Wednesday, July 27, 2011
I have had enough and I will not take anymore. I am tried of being tired, weak breathing bad. I am DONE WITH IT. I know how this gal has pulled herself out of bad times before and I can do it again. I do not like being out of control and that is what I am now. My body is losing its strength that I work so hard too build. I can't hardly get out of bed and when I do I eat do a few thing and am so tired I have to go back to bed. It isn't just sitting and relaxing, it is bone tried where the brain doesn't want to function and that is not the way I am. I get up eat breakfast and don't stop till 1 or 2 AM. I love my life because I go and come do whatever I want. That all has been taken away from me and I don't like it one little bit. I look worn out and terrible. I have aged in my looks and I sure don't like that.
So exercises, walking and everything I did yesterday I can't do today. I didn't get in the pool because I was just too weak and breathing bad. Tomorrow I have to get the blood test and my daughter wants me too go to DGD's school for the last day program. I am going to try and get it done and after pick up her bathing suit and then get the blood test. I have to go to a couple of places and then home for lunch. I hope I can do it. We don't have to bowl this week and this is good and I hope it will be good next week.

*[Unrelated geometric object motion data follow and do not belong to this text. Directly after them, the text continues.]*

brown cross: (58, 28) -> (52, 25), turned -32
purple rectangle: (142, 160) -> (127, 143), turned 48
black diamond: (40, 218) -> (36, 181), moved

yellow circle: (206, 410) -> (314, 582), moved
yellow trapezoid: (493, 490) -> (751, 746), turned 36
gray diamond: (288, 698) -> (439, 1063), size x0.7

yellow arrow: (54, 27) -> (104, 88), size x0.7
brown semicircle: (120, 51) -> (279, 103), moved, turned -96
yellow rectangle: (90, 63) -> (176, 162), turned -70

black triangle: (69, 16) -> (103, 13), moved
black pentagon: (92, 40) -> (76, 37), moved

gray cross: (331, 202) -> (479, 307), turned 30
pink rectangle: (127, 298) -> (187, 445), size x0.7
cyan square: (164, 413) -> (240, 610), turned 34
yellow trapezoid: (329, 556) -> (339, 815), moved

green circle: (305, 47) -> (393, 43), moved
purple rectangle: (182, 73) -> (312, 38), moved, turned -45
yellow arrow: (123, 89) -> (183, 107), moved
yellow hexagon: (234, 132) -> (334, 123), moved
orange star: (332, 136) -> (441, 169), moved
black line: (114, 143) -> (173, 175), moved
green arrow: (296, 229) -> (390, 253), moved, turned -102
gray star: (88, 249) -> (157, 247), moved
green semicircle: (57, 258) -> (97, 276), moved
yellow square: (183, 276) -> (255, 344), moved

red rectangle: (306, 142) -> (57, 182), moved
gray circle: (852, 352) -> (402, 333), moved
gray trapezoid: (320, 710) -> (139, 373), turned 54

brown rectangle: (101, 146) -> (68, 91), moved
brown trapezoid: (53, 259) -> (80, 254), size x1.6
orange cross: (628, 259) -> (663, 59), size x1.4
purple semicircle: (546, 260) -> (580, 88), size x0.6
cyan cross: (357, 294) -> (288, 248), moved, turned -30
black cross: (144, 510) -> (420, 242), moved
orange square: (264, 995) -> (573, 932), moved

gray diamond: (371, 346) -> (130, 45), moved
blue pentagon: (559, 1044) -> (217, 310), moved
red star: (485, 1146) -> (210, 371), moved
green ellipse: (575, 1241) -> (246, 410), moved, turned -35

Good weather right now and it is nice to have cooler temps. Hope it stays this way for a few weeks. I have ranted and raged so now I will work out a plan and get things done. Use to drive my husband nuts when I first started with leukemia and every body said it was in my head. There where times I would be down for days, not enough energy to do anything. I didn't eat did nothing except stay in bed. He would get so upset and I couldn't do anything about it. I would pull myself up eat some toast and tea and start from there. Call the Dr. and told him I was not good but it wasn't till I sent my blood test to my sister in Florida and she showed her oncologist that he said I had Leukemia and needed to get to a Dr. That started my life of taking care of myself and fighting other times for my life which started in 1994.
It is that time and I need to get my grapes for my snack with 1/2 an orange. I had strawberries from my garden in my cereal today. Love my fruit and veggies and eat 7 to 9 a day. Mentally I am okay , just have to get a handle on this mess.
All have a great Thursday and have fun, stay healthy. God bless you richly in his grace.
Catch you tomorrow and tell you about DGD.